Si no consigo la plata en 24 horas se cae todo e incluso voy a perder la seña que ya pagué. Se me ponen los ojos llorosos, pero no me caen las lágrimas. Tengo rabia. Por primera vez entiendo que esos diez años de ahorro y paciencia fueron una pelotudez inmensa. Que el sistema siempre gana.
–Los tengo, Martín.
–¿Qué?
–Tengo esa plata, Martín. Mis ahorros –me dice Tati.
–No, Tati. No. Es tuyo. En serio. Además no te lo voy a poder devolver hasta dentro de tres años, con suerte. Me quedan 400 pesos por mes. No.
–Pero después vemos, negrito, mirá, si vos…
–¡Pará! ¡Sí, sí puedo! ¡El aguinaldo, Tati! El de junio y el de diciembre. En apenas 6 meses te puedo devolver todo! ¡Y hasta me sobran 400 pesos! ¡El aguinaldo, Tatita!
Y nos abrazamos. Y le agradezco.
Vamos juntos, firmamos muchos papeles, saludo a los viejos dueños del departamento.

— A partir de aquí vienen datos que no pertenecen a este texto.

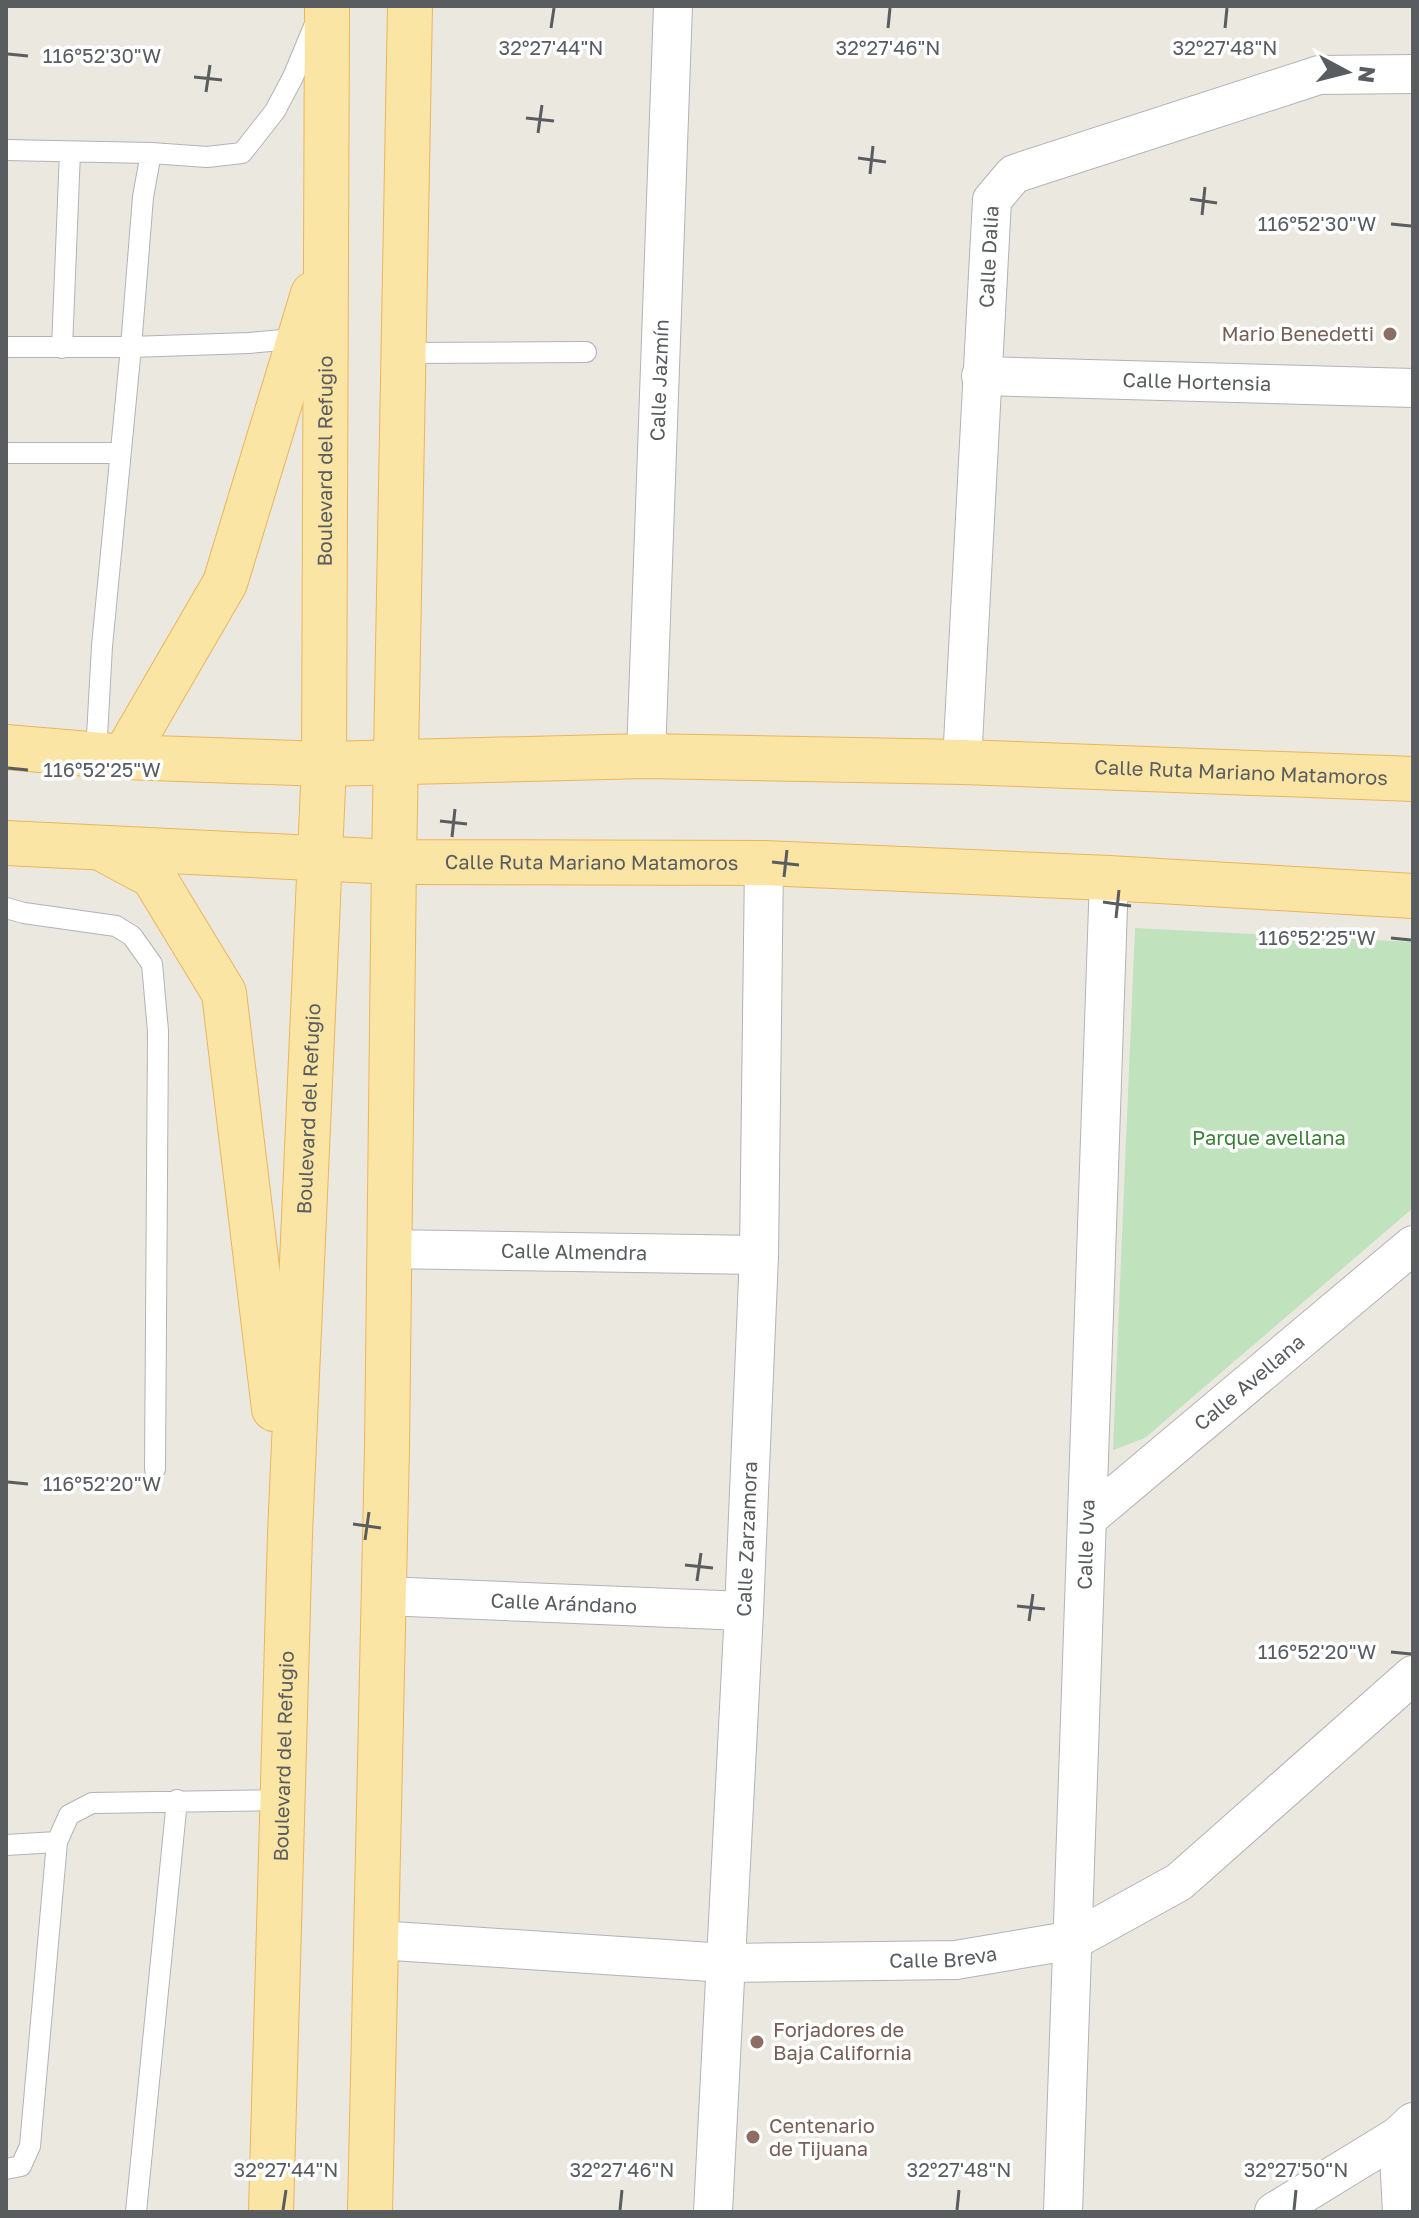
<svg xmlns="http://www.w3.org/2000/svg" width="1419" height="2218" font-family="'Golos Text',sans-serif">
  <rect width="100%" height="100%" fill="#ebe8e0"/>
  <path fill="#c0e2bd" d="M 1135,928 L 1413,942 L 1413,1208 L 1145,1438 L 1113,1450 Z"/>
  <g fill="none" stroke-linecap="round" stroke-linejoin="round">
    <defs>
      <path id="service" d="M 6,150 L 151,153
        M 304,338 L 249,343 L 131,347 L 143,197 L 151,153 L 207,157 L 242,153 L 275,111 L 293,77 L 315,24
        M 6,347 L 131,347 L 102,646 L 96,754
        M 62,348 L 70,152
        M 404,353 L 586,352
        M 6,453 L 119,453
        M 6,908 L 24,913 L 116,926 L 132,936 L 152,964 L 158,1031 L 155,1469
        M 6,1845 L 57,1842
        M 6,2169 L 21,2166 L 30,2146 L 57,1842 L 69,1815 L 92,1803 L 282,1800
        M 136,2212 L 177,1800"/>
      <g id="minor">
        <path id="s1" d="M 981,376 L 1413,388"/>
        <path id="s2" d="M 646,756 L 673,6"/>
        <path id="s3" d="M 962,762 L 992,200 L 1014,174 L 1319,75 L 1413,74"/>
        <path id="s4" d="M 388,1249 L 759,1255"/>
        <path id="s5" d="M 1087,1519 L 1413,1245"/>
        <path id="s6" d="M 384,1596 L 744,1611"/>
        <path id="s7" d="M 378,1940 L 726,1963 L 956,1960 L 1074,1940 L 1179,1882 L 1413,1675"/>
        <path d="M 1398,2136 L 1402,2212"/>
        <path id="s8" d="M 713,2212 L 744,1611 L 759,1255 L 764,863"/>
        <path id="s9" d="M 1063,2212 L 1109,878"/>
        <path d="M 1274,2212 L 1398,2136 L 1413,2122"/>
      </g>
      <g id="primary">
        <path id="s10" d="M 6,747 L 124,757 L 324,764 L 646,756 L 962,762 L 1413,779"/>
        <path d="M 124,757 L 225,583 L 313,294"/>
        <path id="s11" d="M 6,843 L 394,862 L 764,863 L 1109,878 L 1413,896"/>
        <path d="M 108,852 L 153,876 L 224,993 L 274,1409"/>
        <path id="s12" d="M 271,2212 L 290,1534 L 324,764 L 327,6"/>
        <path d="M 370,2212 L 387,1448 L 394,862 L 410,6"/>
      </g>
    </defs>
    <use href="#service" stroke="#b1b3b7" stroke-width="22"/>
    <use href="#minor" stroke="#b1b3b7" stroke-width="40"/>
    <use href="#primary" stroke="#ebb559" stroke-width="46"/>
    <use href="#service" stroke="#fff" stroke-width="20"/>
    <use href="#minor" stroke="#fff" stroke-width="38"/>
    <use href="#primary" stroke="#fbe5a5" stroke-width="44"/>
  </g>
  <path fill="none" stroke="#595d60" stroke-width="3" d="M 551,28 L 554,8M 888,28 L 890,8M 1225,28 L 1227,8M 8,54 L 28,56M 194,77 L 222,80M 206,92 L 210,65M 526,118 L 554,121M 538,133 L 542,105M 858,158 L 886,162M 870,174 L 873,146M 1190,199 L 1217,203M 1202,215 L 1205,187M 1391,224 L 1411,226M 8,768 L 28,770M 440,821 L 467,824M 452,837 L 455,809M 772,862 L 799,865M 784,877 L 787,850M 1103,902 L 1131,906M 1116,918 L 1119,890M 1391,938 L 1411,940M 8,1482 L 28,1484M 353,1524 L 381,1528M 365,1540 L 369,1512M 685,1565 L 713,1568M 697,1581 L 701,1553M 1017,1606 L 1045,1609M 1029,1621 L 1033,1594M 1391,1652 L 1411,1654M 283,2210 L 286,2190M 620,2210 L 622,2190M 957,2210 L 959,2190M 1294,2210 L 1296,2190"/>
  <g fill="#8d6e63" stroke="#fff" stroke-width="3">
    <circle cx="1390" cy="334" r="8"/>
    <circle cx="757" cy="2042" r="8"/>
    <circle cx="753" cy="2137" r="8"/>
  </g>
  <g text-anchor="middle" stroke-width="7" stroke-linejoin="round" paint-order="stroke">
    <g font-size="20" fill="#595d60" stroke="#fff">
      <text dy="7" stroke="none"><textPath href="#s3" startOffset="506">Calle Dalia</textPath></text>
      <text dy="7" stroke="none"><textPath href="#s2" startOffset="376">Calle Jazmín</textPath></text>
      <text dy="7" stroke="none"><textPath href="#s1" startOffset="216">Calle Hortensia</textPath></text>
      <text dy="7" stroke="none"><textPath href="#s12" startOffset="1752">Boulevard del Refugio</textPath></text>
      <text dy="7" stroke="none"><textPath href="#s10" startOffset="1236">Calle Ruta Mariano Matamoros</textPath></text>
      <text dy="7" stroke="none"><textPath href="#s11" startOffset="586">Calle Ruta Mariano Matamoros</textPath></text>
      <text dy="7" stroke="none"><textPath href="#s12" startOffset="1104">Boulevard del Refugio</textPath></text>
      <text dy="7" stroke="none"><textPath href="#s4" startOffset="186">Calle Almendra</textPath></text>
      <text dy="7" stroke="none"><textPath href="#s5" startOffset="212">Calle Avellana</textPath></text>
      <text dy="7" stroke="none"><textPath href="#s8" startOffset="674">Calle Zarzamora</textPath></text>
      <text dy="7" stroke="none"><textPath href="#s9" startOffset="668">Calle Uva</textPath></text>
      <text dy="7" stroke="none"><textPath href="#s6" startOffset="180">Calle Arándano</textPath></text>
      <text dy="7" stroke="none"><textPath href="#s12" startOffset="456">Boulevard del Refugio</textPath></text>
      <text dy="7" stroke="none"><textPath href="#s7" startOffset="566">Calle Breva</textPath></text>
    </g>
    <g font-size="20" fill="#785e54" stroke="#fff" text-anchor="start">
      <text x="1374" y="341" text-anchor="end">Mario Benedetti</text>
      <text x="773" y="2037">Forjadores de<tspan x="773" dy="23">Baja California</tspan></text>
      <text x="769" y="2133">Centenario<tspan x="769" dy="23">de Tijuana</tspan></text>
    </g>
    <g font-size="20" fill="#3a8137" stroke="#fff">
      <text x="1269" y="1145">Parque avellana</text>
    </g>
  </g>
  <g font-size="20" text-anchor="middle" fill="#595d60" stroke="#fff" stroke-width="7" stroke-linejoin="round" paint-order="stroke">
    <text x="551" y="55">32°27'44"N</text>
    <text x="888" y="55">32°27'46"N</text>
    <text x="1225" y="55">32°27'48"N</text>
    <text x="102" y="63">116°52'30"W</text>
    <text x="1317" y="231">116°52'30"W</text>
    <text x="102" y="777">116°52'25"W</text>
    <text x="1317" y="945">116°52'25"W</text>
    <text x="102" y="1491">116°52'20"W</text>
    <text x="1317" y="1659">116°52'20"W</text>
    <text x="286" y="2177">32°27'44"N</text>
    <text x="622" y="2177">32°27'46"N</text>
    <text x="959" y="2177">32°27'48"N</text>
    <text x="1296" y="2177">32°27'50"N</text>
  </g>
  <rect width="1419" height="2218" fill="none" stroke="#595d60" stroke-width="16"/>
  <g transform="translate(1347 72) rotate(97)" stroke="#ffffff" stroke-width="6" paint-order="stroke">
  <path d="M0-6L14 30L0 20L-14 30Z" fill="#595d60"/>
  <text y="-12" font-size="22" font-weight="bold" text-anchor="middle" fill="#595d60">N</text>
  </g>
</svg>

Es día de semana: Tati se tiene que ir urgente a trabajar, y yo también debería. Pero me dan las llaves y estoy a solo algunas cuadras. No me puedo resistir: voy caminando rápido, subo escaleras y entro por primera vez a mi departamentito, a mi casa, a mi nuevo hogar.
Sin soberbia porque no pude solo: me ayudaron Tati y miles de obreras y obreros que lucharon por el aguinaldo entre 1910 y 1946. Tampoco tengo balcón, ni nada de nada: todo está vacío, blanco, un mundo nuevo que tengo que empezar a llenar de cero. Lloro tirado en el suelo, salto, miro por las ventanas, entra aire puro. Meto la mano en un bolsillo y encuentro un pumita chiquito de plástico que me guardé hace unos días, cuando había ayudado a una amiga a mudarse.
Entonces antes de irme, dejo al pumita parado arriba de lo único que hay: el portero eléctrico. Pero quiero que esta casa tenga algo mío desde ahora mismo. No sé cómo voy a vivir con 400 pesos por mes ni qué pasará en los próximos años, pero hoy mi vida, otra vez, cambia para siempre. Hoy conseguí el lugar en el que voy a vivir quién sabe cuánto tiempo.
Hoy, 21 de junio de 2011, no tengo ni idea de que, 12 años después, el pumita de plástico seguirá acá y que cada vez que lo vea recordaré, emocionado, que este día existió.